Les dissidents de la Cour, y compris le juge Robert Jackson, ont affirmé que Korematsu n'avait commis aucun crime et qu'il n'y avait donc aucune raison de restreindre ses droits civils. Robert a également averti que la décision de la majorité aurait des effets beaucoup plus durables et potentiellement dommageables que le décret de Roosevelt. L'ordonnance serait probablement levée après la guerre, mais la décision de la Cour créerait un précédent en matière de négation des droits des citoyens si les pouvoirs en place déterminent que cette mesure est "urgente".

Importance de Korematsu c. États-Unis

le Korematsu Cette décision était importante, car elle stipulait que le gouvernement des États-Unis avait le droit d'exclure et de déplacer par la force des personnes de zones désignées en fonction de leur race. La décision était 6-3 que la nécessité de protéger les États-Unis contre l'espionnage et autres actes de guerre était plus importante que les droits individuels de Korematsu. Bien que la condamnation de Korematsu ait finalement été annulée en 1983, leKorematsu décision concernant la création de mesures d’exclusion n’a jamais été annulée.

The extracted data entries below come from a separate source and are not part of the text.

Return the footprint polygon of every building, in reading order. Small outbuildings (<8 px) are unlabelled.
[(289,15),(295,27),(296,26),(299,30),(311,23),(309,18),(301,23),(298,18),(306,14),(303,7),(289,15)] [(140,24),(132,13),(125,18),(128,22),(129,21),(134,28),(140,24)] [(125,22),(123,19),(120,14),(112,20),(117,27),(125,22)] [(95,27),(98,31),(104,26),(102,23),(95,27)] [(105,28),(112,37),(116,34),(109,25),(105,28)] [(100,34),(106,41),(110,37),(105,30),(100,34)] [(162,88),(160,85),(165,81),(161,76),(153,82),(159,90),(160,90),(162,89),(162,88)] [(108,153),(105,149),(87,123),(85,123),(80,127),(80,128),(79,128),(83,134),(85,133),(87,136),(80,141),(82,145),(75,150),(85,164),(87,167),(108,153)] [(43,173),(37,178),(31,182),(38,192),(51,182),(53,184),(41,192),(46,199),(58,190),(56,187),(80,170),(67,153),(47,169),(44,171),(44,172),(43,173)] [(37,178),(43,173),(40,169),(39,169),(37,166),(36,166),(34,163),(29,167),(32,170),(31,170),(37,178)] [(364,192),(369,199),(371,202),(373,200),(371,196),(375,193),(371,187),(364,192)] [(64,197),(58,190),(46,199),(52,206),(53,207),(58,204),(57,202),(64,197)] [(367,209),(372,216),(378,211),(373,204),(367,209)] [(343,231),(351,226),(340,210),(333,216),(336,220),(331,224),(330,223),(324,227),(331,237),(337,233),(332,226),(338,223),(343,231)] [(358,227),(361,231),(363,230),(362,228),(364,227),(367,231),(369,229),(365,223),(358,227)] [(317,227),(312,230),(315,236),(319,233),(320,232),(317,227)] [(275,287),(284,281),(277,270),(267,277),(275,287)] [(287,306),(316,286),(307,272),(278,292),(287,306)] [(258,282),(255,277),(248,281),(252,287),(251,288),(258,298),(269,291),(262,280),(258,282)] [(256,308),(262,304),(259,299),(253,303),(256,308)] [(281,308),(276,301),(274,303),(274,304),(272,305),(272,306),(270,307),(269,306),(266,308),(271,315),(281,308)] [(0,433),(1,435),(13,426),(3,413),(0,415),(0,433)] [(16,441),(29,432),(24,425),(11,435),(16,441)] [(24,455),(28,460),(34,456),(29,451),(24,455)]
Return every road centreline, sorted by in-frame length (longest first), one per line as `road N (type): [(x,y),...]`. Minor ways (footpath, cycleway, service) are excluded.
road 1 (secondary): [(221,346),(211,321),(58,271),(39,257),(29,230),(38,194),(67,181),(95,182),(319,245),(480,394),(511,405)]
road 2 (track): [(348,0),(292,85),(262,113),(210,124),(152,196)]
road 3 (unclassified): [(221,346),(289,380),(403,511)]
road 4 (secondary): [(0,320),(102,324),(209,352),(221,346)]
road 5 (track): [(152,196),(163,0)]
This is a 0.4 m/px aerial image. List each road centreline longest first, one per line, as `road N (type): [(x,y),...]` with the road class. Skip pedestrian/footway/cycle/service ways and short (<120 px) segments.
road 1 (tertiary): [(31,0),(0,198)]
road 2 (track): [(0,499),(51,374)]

La critique de Guantanamo par Korematsu

En 2004, à l’âge de 84 ans, Frank Korematsu a déposé un amicus curiae, ou ami de la cour, bref en faveur des détenus de Guantanamo qui luttaient contre le maintien en détention des combattants ennemis par l’administration Bush. Il affirmait dans son mémoire que l'affaire "rappelait" ce qui s'était passé dans le passé, où le gouvernement avait trop rapidement enlevé des libertés individuelles au nom de la sécurité nationale.